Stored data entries
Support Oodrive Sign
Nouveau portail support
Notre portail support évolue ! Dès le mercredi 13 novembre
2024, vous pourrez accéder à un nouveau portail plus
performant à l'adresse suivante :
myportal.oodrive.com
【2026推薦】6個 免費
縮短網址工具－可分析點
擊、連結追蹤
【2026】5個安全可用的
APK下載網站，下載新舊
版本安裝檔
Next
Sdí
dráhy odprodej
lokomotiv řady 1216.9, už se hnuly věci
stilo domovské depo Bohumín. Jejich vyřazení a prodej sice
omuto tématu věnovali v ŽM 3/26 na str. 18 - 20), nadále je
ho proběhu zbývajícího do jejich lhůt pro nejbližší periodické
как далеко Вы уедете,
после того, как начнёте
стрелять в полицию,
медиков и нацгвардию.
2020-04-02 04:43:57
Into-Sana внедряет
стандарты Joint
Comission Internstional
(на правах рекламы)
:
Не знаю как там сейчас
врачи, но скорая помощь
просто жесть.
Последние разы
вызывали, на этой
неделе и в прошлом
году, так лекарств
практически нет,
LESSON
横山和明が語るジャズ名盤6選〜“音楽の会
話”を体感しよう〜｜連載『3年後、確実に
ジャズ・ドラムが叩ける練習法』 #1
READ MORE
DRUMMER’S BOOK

Exercise aim
Restate all of the entries above precisely.

The answer
Support Oodrive Sign
Nouveau portail support
Notre portail support évolue ! Dès le mercredi 13 novembre
2024, vous pourrez accéder à un nouveau portail plus
performant à l'adresse suivante :
myportal.oodrive.com
【2026推薦】6個 免費
縮短網址工具－可分析點
擊、連結追蹤
【2026】5個安全可用的
APK下載網站，下載新舊
版本安裝檔
Next
Sdí
dráhy odprodej
lokomotiv řady 1216.9, už se hnuly věci
stilo domovské depo Bohumín. Jejich vyřazení a prodej sice
omuto tématu věnovali v ŽM 3/26 na str. 18 - 20), nadále je
ho proběhu zbývajícího do jejich lhůt pro nejbližší periodické
как далеко Вы уедете,
после того, как начнёте
стрелять в полицию,
медиков и нацгвардию.
2020-04-02 04:43:57
Into-Sana внедряет
стандарты Joint
Comission Internstional
(на правах рекламы)
:
Не знаю как там сейчас
врачи, но скорая помощь
просто жесть.
Последние разы
вызывали, на этой
неделе и в прошлом
году, так лекарств
практически нет,
LESSON
横山和明が語るジャズ名盤6選〜“音楽の会
話”を体感しよう〜｜連載『3年後、確実に
ジャズ・ドラムが叩ける練習法』 #1
READ MORE
DRUMMER’S BOOK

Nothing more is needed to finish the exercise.